日本は無駄な検査や治療をしすぎている
包括支払い制度は、外来患者の数や検査の件数にかかわらず、かかりつけの患者の総数(頭数)に対して、月いくらといった具合に定額が医師に支払われる制度です。サブスクリプションのようなモデルです。収入が変わらないのならば、外来受診回数が少なければ少ないほど医療機関は儲かるようになります。
実際に、例えば安定した糖尿病患者の推奨されるHbA1cの測定頻度は6ヵ月に1回なのにもかかわらず、日本ではもっと頻回に行われています。包括支払いになれば、受診頻度もHbA1c測定頻度も欧米の同じ水準である3~6ヵ月に1回に変わると私は考えています。
この制度のメリットは、医療機関のコストが下がることです。仮に、今の出来高払いと同じ医療費総額が、医療機関に支払われるとします。そうすれば、外来受診回数や検査件数は1/3~半分になると予想されます。
これにより、人件費、光熱費、検査機材のコストなどを減らすことが可能になります。つまりたとえ医療機関の売り上げが多少下がったとしても、コストが下がれば、収益は維持できる可能性があります。

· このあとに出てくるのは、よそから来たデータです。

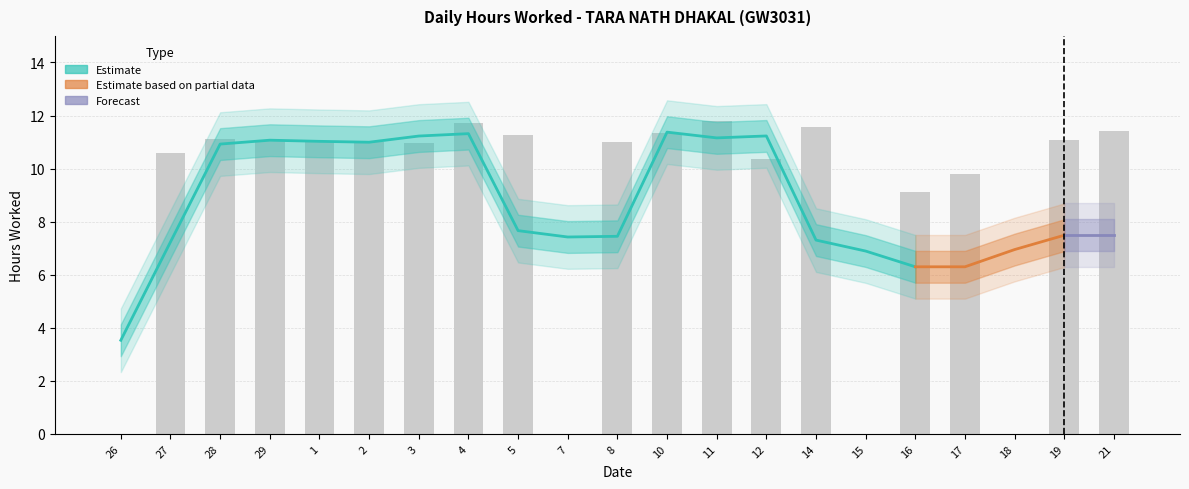

Is it true that the value at 18 is 0.0?

True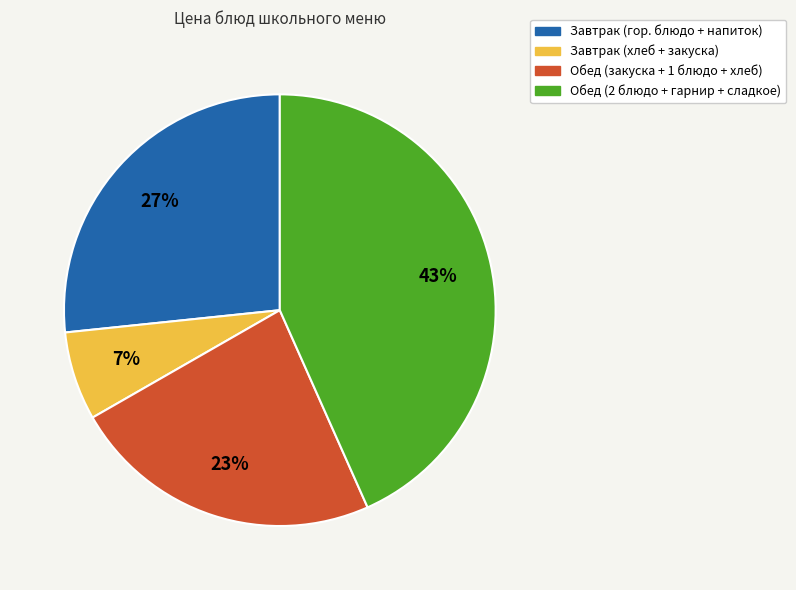

Is the sum of Завтрак (хлеб + закуска) and Обед (закуска + 1 блюдо + хлеб) greater than half?

No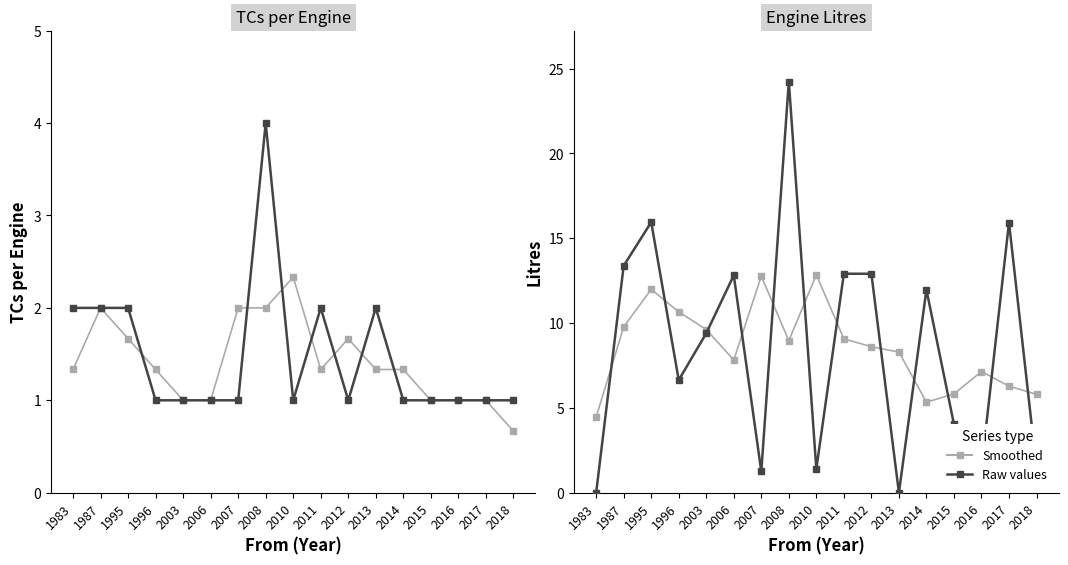

At which category is the sum across all series the highest?

2008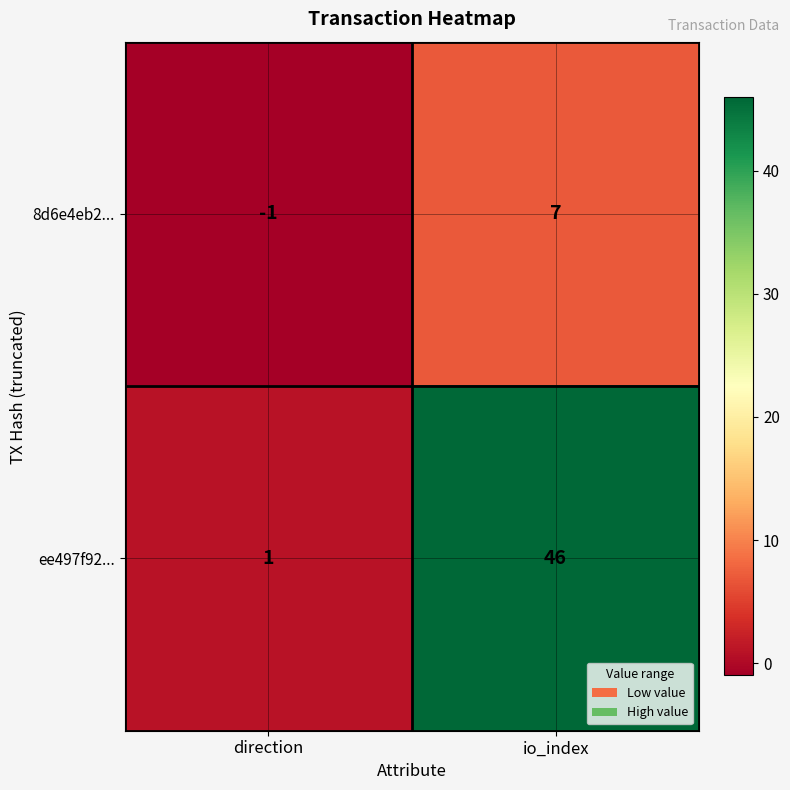

What is the difference between the highest and lowest values at io_index?

39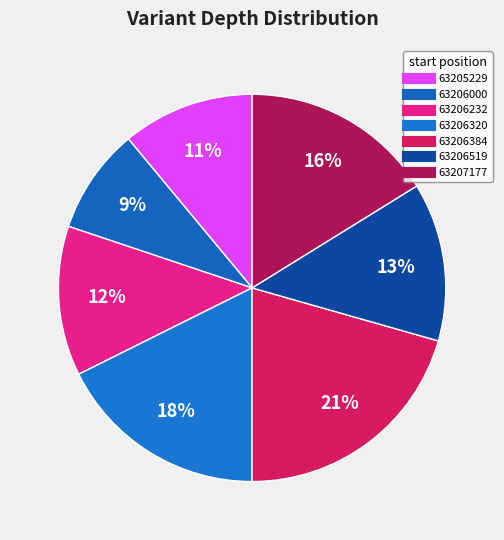

To the nearest percent, what is the combined percentage of 63206384 and 63207177?

37%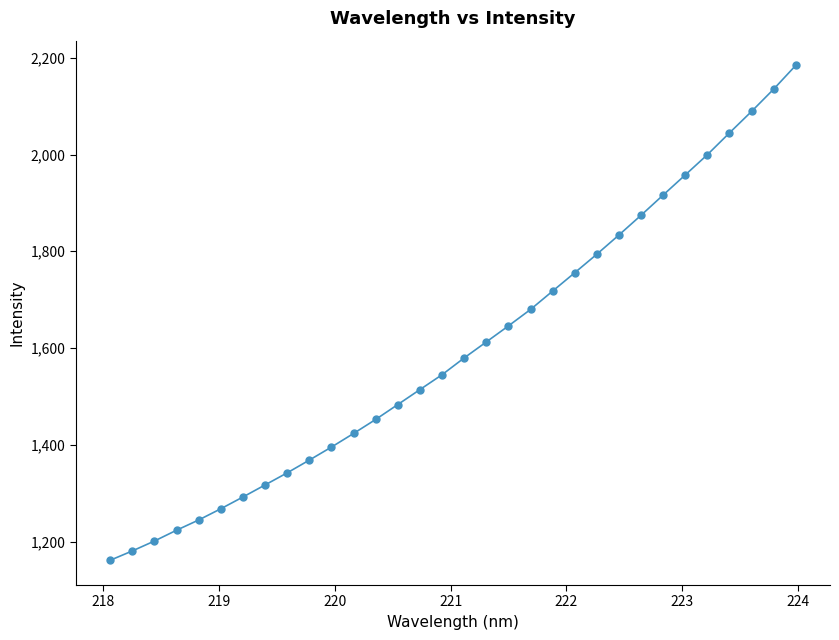

What is the difference between the maximum and second lowest values?

1003.7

いまのように薄利多売の経営から、より低コストで効率的な経営にすることで、医療機関の収益に悪影響を与えることなく、医療費を削減できる可能性があります。
ここで注意しなくてはならないのは、過小医療のリスクです。出来高払いがどうしても過剰医療になってしまうリスクがあるのと同様に、包括支払い制度はどうしても過小医療になってしまうリスクがあります。
無価値医療の提供量が下がるだけならよいのですが、患者にとってメリットのある高価値医療まで過小医療になってしまい、患者の健康に悪影響がでるのは避けたいところです。
この過小医療の問題を解決するためには、包括支払い制度に「ペイ・フォー・パーフォーマンス(P4P)」を併用する必要があります。これは、医療の質や患者のアウトカム(医療行為に対する成果)を客観的指標を用いて測定し、ガイドラインを遵守した質の高い医療が行われていなかったり、糖尿病や高血圧の合併症が多いなどアウトカムが悪い場合には、経済的なペナルティーを与える支払い制度のことです。
これを用いることで、医療の提供される「量」に対してお金を払うのではなく、医療の「価値」に対してお金を払うことが可能となり、結果的に医療の質を高めるインセンティブとなります。